Par contre, on note que 46 % des travailleurs à distance semblent moins impliqués dans leur travail depuis le commencement de la pandémie. Pour eux, le stress supplémentaire en est la principale raison. En effet, le télétravail peut s’avérer contraignant pour des travailleurs qui doivent en même temps s’occuper d’enfants qui font l’école à distance. C’est également le cas pour ceux qui doivent prendre soin d’un senior. Il n’est donc pas si étonnant que ça de voir certains travailleurs qui ne sont pas vraiment enthousiastes avec le travail à distance.

On note aussi une hausse des problèmes de santé mentale à cause du stress, de la fatigue et de la détresse psychologique.

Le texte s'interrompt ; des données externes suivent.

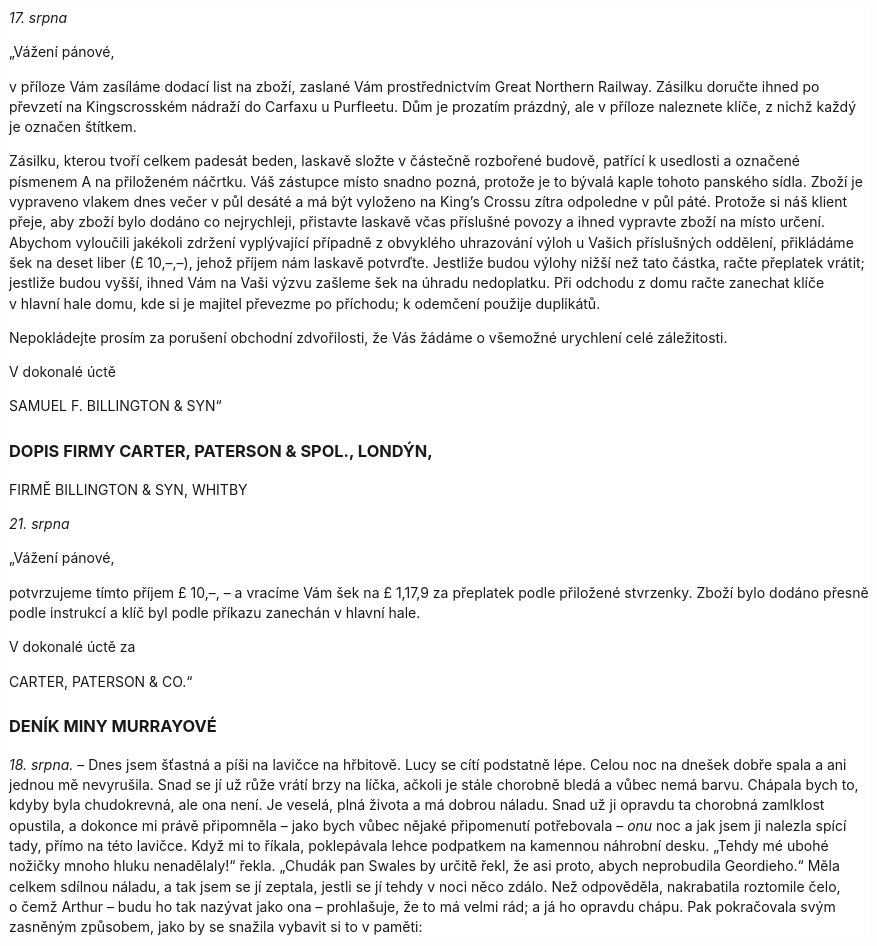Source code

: _17\. srpna_

  

„Vážení pánové,

v příloze Vám zasíláme dodací list na zboží, zaslané Vám prostřednictvím Great Northern Railway. Zásilku doručte ihned po převzetí na Kingscrosském nádraží do Carfaxu u Purfleetu. Dům je prozatím prázdný, ale v příloze naleznete klíče, z nichž každý je označen štítkem.

Zásilku, kterou tvoří celkem padesát beden, laskavě složte v částečně rozbořené budově, patřící k usedlosti a označené písmenem A na přiloženém náčrtku. Váš zástupce místo snadno pozná, protože je to bývalá kaple tohoto panského sídla. Zboží je vypraveno vlakem dnes večer v půl desáté a má být vyloženo na King’s Crossu zítra odpoledne v půl páté. Protože si náš klient přeje, aby zboží bylo dodáno co nejrychleji, přistavte laskavě včas příslušné povozy a ihned vypravte zboží na místo určení. Abychom vyloučili jakékoli zdržení vyplývající případně z obvyklého uhrazování výloh u Vašich příslušných oddělení, přikládáme šek na deset liber (£ 10,–,–), jehož příjem nám laskavě potvrďte. Jestliže budou výlohy nižší než tato částka, račte přeplatek vrátit; jestliže budou vyšší, ihned Vám na Vaši výzvu zašleme šek na úhradu nedoplatku. Při odchodu z domu račte zanechat klíče v hlavní hale domu, kde si je majitel převezme po příchodu; k odemčení použije duplikátů.

Nepokládejte prosím za porušení obchodní zdvořilosti, že Vás žádáme o všemožné urychlení celé záležitosti.

V dokonalé úctě

SAMUEL F. BILLINGTON & SYN“

### DOPIS FIRMY CARTER, PATERSON & SPOL., LONDÝN,  
FIRMĚ BILLINGTON & SYN, WHITBY

_21\. srpna_

  

„Vážení pánové,

potvrzujeme tímto příjem £ 10,–, – a vracíme Vám šek na £ 1,17,9 za přeplatek podle přiložené stvrzenky. Zboží bylo dodáno přesně podle instrukcí a klíč byl podle příkazu zanechán v hlavní hale.

V dokonalé úctě za

CARTER, PATERSON & CO.“

### DENÍK MINY MURRAYOVÉ

  

_18\. srpna._ – Dnes jsem šťastná a píši na lavičce na hřbitově. Lucy se cítí podstatně lépe. Celou noc na dnešek dobře spala a ani jednou mě nevyrušila. Snad se jí už růže vrátí brzy na líčka, ačkoli je stále chorobně bledá a vůbec nemá barvu. Chápala bych to, kdyby byla chudokrevná, ale ona není. Je veselá, plná života a má dobrou náladu. Snad už ji opravdu ta chorobná zamlklost opustila, a dokonce mi právě připomněla – jako bych vůbec nějaké připomenutí potřebovala – _onu_ noc a jak jsem ji nalezla spící tady, přímo na této lavičce. Když mi to říkala, poklepávala lehce podpatkem na kamennou náhrobní desku. „Tehdy mé ubohé nožičky mnoho hluku nenadělaly!“ řekla. „Chudák pan Swales by určitě řekl, že asi proto, abych neprobudila Geordieho.“ Měla celkem sdílnou náladu, a tak jsem se jí zeptala, jestli se jí tehdy v noci něco zdálo. Než odpověděla, nakrabatila roztomile čelo, o čemž Arthur – budu ho tak nazývat jako ona – prohlašuje, že to má velmi rád; a já ho opravdu chápu. Pak pokračovala svým zasněným způsobem, jako by se snažila vybavit si to v paměti:
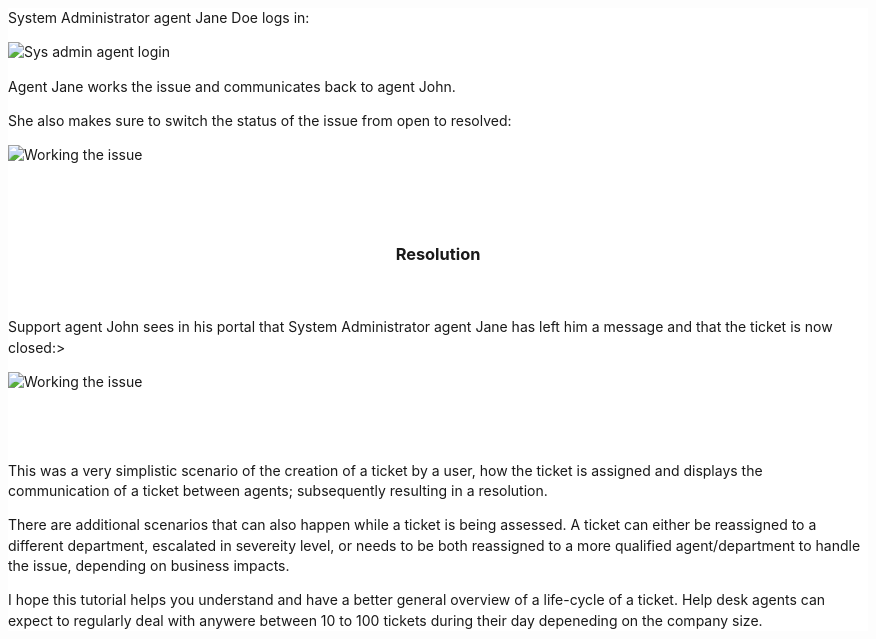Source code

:   System Administrator agent Jane Doe logs in:
</p>
<p>
  <img src="https://i.imgur.com/i61WQKi.jpg" height="75%" width="100%" alt="Sys admin agent login"/>
</p>
<p>
  Agent Jane works the issue and communicates back to agent John.
</p>
<p>
  She also makes sure to switch the status of the issue from open to resolved:
</p>
<p>
  <img src="https://i.imgur.com/DYPJufr.png" height="75%" width="100%" alt="Working the issue"/>
</p>
<br />
<br />
<h3 align="center">Resolution</h3>
<br />
<p>
  Support agent John sees in his portal that System Administrator agent Jane has left him a message and that the ticket is now closed:>
</p>
<p>
  <img src="https://i.imgur.com/kRpUysm.png" height="75%" width="100%" alt="Working the issue"/>
</p>
<br />
<br />
<p>
  This was a very simplistic scenario of the creation of a ticket by a user, how the ticket is assigned and displays the communication of a ticket between agents; subsequently resulting in a resolution.
</p>
<p>
  There are additional scenarios that can also happen while a ticket is being assessed. A ticket can either be reassigned to a different department, escalated in severeity level, or needs to be both reassigned to a more qualified agent/department to handle the issue, depending on business impacts.
</p>
<p>
  I hope this tutorial helps you understand and have a better general overview of a life-cycle of a ticket. Help desk agents can expect to regularly deal with anywere between 10 to 100 tickets during their day depeneding on the company size.
</p>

Les employés confrontés à des tels problèmes disent qu’ils n’ont pas suffisamment d’énergie pour participer à des activités familiales après leur journée de travail. 35 % des travailleurs interrogés se disent vidés émotionnellement quand ils rentrent du travail et qu’ils ne peuvent pas faire des activités en famille.

Les employeurs visent à faciliter la conciliation entre travail et famille

Des enquêtes montrent que les employeurs souhaitent concilier davantage travail et famille.

Au Canada, de nombreuses sociétés ont opté pour des heures de travail flexibles ou des modèles de travail hybrides. Presque 46 % des travailleurs interrogés ont déclaré que leurs employeurs sont soucieux de leur bien-être au travail et de leur santé mentale au cours de cette pandémie.

Le fait de concilier travail-famille a un sérieux impact sur la motivation au travail. Un sondage a d’ailleurs révélé que 90 % des répondants ont indiqué un impact important sur leur satisfaction au travail. 85 % soulignent une plus importante propension à rester plus longtemps à l’emploi de l’entreprise.